Tutte queste, però sono quisquilie a fronte dei veri problemi che presenta la “riforma” delle scuole tecniche e professionali. Per non annoiare troppo chi legge individuo gli aspetti più inquietanti:

a) l’idea, di per sé irrazionale, che in quattro anni si possa avere un grado di istruzione equivalente a quello che si avrebbe in cinque. Aggiungiamo il fatto che il segmento tecnico-professionale (quasi la metà delle scuole superiori in Italia) raccoglie gli studenti scolasticamente più deboli, proprio quelli che più di altri avrebbero bisogno di essere sostenuti. Che quattro anni non siano l’equivalente di cinque lo conferma anche l’indagine di quest’anno di Eduscopio, che mette in evidenza come gli studenti usciti dai percorsi liceali quadriennali, abbiano, all’università, una resa inferiore, in termini di voti, rispetto a chi è uscito da un corso quinquennale. Considerato che si tratta di licei quadriennali, pensiamo a quale potrebbe essere il calo per studenti usciti dalla filiera tecnico-professionale;

b) l’idea, ancor più balzana ancorché diffusa da politici ed imprenditori, che il problema della disoccupazione giovanile sia legato ad una inadeguatezza del sistema scolastico, che non formerebbe le figure professionali richieste dal mercato del lavoro. Ora, se la disoccupazione giovanile in Italia sfiora il 20%, attribuire questo record negativo ad una insufficienza del sistema scolastico mi pare pura ideologia. Faccio un esempio per tutti: ci dicono che in Italia manchino medici ed infermieri. Tra il primo gennaio 2023 e il 21 settembre 2024 le richieste ufficiali di poter lavorare all’estero nel settore sanità sono state 11.720, il 54% dei quali medici, il 31% infermieri. Nel periodo tra il 2011 e il 2024 sono emigrati dall’Italia 630mila giovani, pari al 7% dei giovani residenti in Italia; negli ultimi anni ci sono state le percentuali più alte. Nel triennio 2022-2024, il 42,1% dei giovani che lasciano l’Italia è formato da laureati. A meno di non voler essere ottusi, si può ancora sostenere che la scuola non formi i giovani in modo adeguato al mercato del lavoro? Sembra più probabile che il mercato del lavoro nostrano non offra ai giovani condizioni di lavoro dignitose, ad iniziare da retribuzioni misere;

c) la scuola non deve rincorrere le esigenze del mondo produttivo. Questa “rincorsa” in un periodo di accelerazione tecnologica quale il nostro è particolarmente sbagliato. Chi inizia oggi la scuola superiore, tra quattro anni si troverà di fronte a novità che quattro anni prima non esistevano. La scuola tecnica, più di altre, dovrebbe formare e non addestrare e dare ampio spazio a quelle materie che, forse, i giovani diplomati non approfondiranno più nell’eventuale percorso universitario. L’importanza della formazione umanistica all’interno degli istituti tecnici e professionali non sarà mai abbastanza ribadita;

Saremmo davvero felici se i nostri giovani venissero edotti già a scuola dei meccanismi che regolano il lavoro dipendente. Dalla sicurezza nei luoghi di lavoro, alle varie forme di flessibilità lavorativa oggi in atto, dai diritti dei lavoratori alla struttura del salario: ecco cosa i ragazzi dovrebbero conoscere.
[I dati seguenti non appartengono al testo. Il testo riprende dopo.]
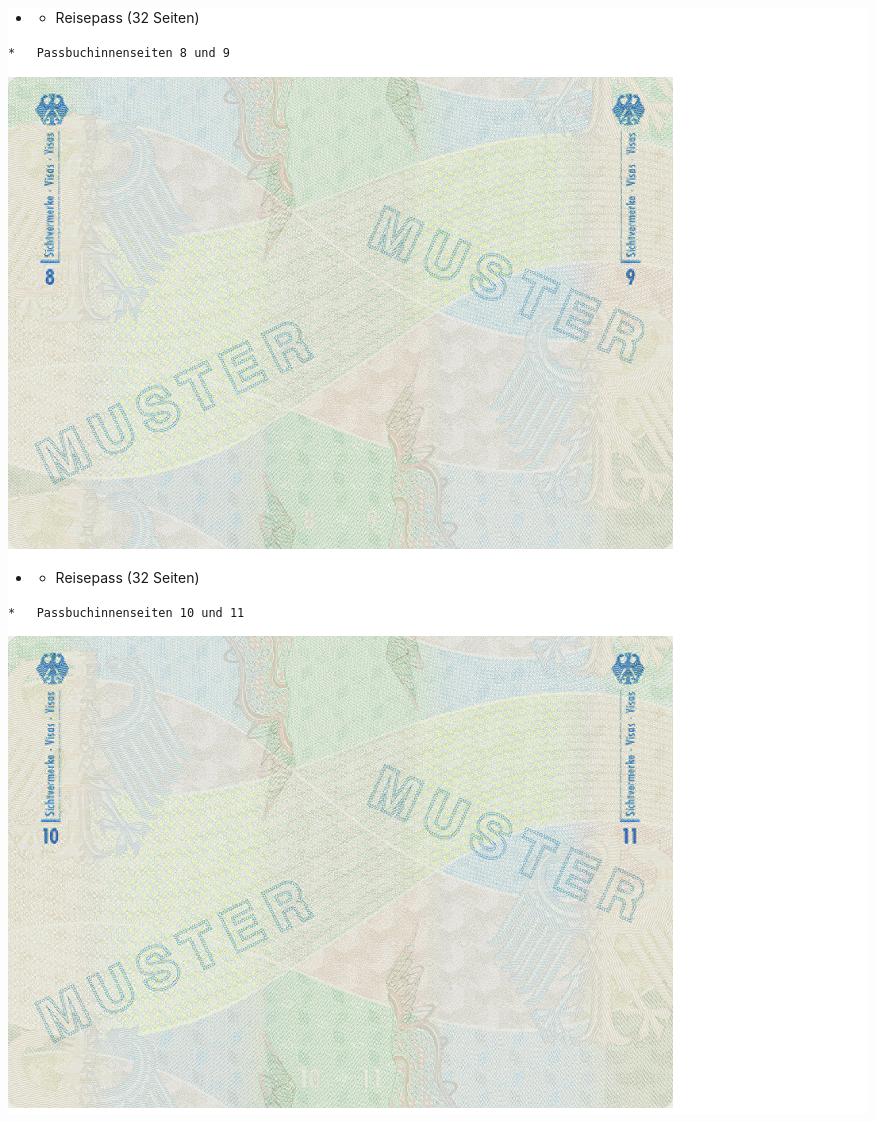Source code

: *    *   Reisepass (32 Seiten)

    *   Passbuchinnenseiten 8 und 9




![bgbl1_2017_j0162-1_0080.jpg](bgbl1_2017_j0162-1_0080.jpg)

*    *   Reisepass (32 Seiten)

    *   Passbuchinnenseiten 10 und 11




![bgbl1_2017_j0162-1_0090.jpg](bgbl1_2017_j0162-1_0090.jpg)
Infine, a scuola si va per imparare, non per essere addestrati al lavoro futuro.

L’appello da rivolgere a tutte le scuole tecniche e professionali è di leggere i documenti ministeriali, prender atto dell’inconsistenza della proposta del “4+2” e rispedirla a chi l’ha elaborata e non si è dato pena di mettere a punto gli aspetti essenziali di una riforma, trascurando tutto dai quadri orari all’aspetto pedagogico, messo da parte, ancora una volta, in nome della subordinazione della scuola al mondo del lavoro.